SUPPLIED PASSAGE below:
Hi Yanping

This is very interesting and timely. Would love to contribute, participate
etc. 

thx
debo

On 2/21/16, 11:47 AM, "Wang, Yanping" <yanping.w...@intel.com> wrote:

>Hi all 
>
>We'd like to start a discussion regarding a proposal to submit Mnemonic
>to the Apache Incubator.
>
>The proposal text is available on the Wiki here:
>https://wiki.apache.org/incubator/MnemonicProposal
>
>and pasted below for convenience.
>
>We are excited to make this proposal, and look forward to the community's
>input!
>
>Best,
>Yanping
>
>
>= Mnemonic Proposal =
>=== Abstract ===
>Mnemonic is a Java based non-volatile memory library for in-place
>structured data processing and computing. It is a solution for generic
>object and block persistence on heterogeneous block and byte-addressable
>devices, such as DRAM, persistent memory, NVMe, SSD, and cloud network
>storage.
>
>=== Proposal ===
>Mnemonic is a structured data persistence in-memory in-place library for
>Java-based applications and frameworks. It provides unified interfaces
>for data manipulation on heterogeneous block/byte-addressable devices,
>such as DRAM, persistent memory, NVMe, SSD, and cloud network devices.
>
>The design motivation for this project is to create a non-volatile
>programming paradigm for in-memory data object persistence, in-memory
>data objects caching, and JNI-less IPC.
>Mnemonic simplifies the usage of data object caching, persistence, and
>JNI-less IPC for massive object oriented structural datasets.
>
>Mnemonic defines Non-Volatile Java objects that store data fields in
>persistent memory and storage. During the program runtime, only methods
>and volatile fields are instantiated in Java heap, Non-Volatile data
>fields are directly accessed via GET/SET operation to and from persistent
>memory and storage. Mnemonic avoids SerDes and significantly reduces
>amount of garbage in Java heap.
>
>Major features of Mnemonic:
>* Provides an abstract level of viewpoint to utilize heterogeneous
>block/byte-addressable device as a whole (e.g., DRAM, persistent memory,
>NVMe, SSD, HD, cloud network Storage).
>* Provides seamless support object oriented design and programming
>without adding burden to transfer object data to different form.
>* Avoids the object data serialization/de-serialization for data
>retrieval, caching and storage.
>* Reduces the consumption of on-heap memory and in turn to reduce and
>stabilize Java Garbage Collection (GC) pauses for latency sensitive
>applications.
>* Overcomes current limitations of Java GC to manage much larger memory
>resources for massive dataset processing and computing.
>* Supports the migration data usage model from traditional NVMe/SSD/HD to
>non-volatile memory with ease.
>* Uses lazy loading mechanism to avoid unnecessary memory consumption if
>some data does not need to use for computing immediately.
>* Bypasses JNI call for the interaction between Java runtime application
>and its native code.
>* Provides an allocation aware auto-reclaim mechanism to prevent external
>memory resource leaking.
End of SUPPLIED PASSAGE.
| WORK INSTRUCTION |
In the Mnemonic proposal email, which incubator is the project being proposed to?
RAW DATA below:
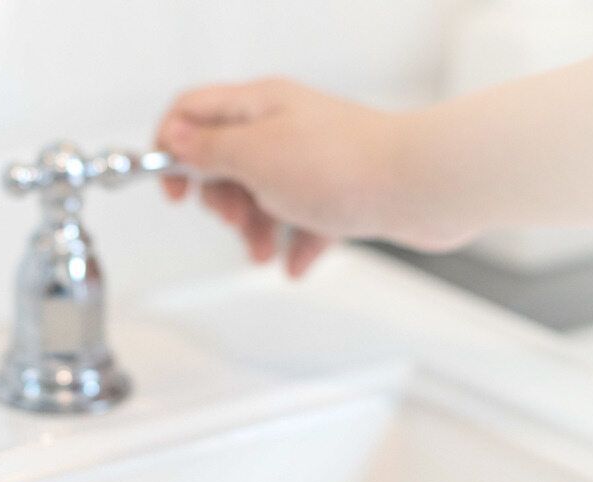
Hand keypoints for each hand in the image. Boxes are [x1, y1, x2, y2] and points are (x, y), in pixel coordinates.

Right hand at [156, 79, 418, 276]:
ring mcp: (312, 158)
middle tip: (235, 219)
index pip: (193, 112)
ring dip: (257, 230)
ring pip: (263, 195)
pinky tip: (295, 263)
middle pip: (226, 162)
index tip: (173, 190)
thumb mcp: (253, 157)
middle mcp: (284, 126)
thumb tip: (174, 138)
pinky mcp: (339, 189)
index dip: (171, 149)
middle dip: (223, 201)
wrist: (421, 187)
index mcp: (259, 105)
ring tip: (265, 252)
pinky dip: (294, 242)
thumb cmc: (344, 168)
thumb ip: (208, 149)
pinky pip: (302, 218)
End of RAW DATA.
RAW DATA below:
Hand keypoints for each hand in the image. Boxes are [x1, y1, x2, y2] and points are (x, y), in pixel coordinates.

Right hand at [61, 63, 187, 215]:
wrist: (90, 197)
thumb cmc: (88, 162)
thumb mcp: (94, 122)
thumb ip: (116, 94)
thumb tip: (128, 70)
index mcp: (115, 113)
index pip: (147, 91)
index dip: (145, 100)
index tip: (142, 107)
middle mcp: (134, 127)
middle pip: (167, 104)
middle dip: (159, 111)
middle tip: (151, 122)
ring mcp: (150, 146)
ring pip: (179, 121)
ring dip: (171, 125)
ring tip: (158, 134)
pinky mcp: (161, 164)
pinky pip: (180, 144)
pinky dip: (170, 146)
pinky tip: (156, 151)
End of RAW DATA.
| WORKED SOLUTION |
The Apache Incubator.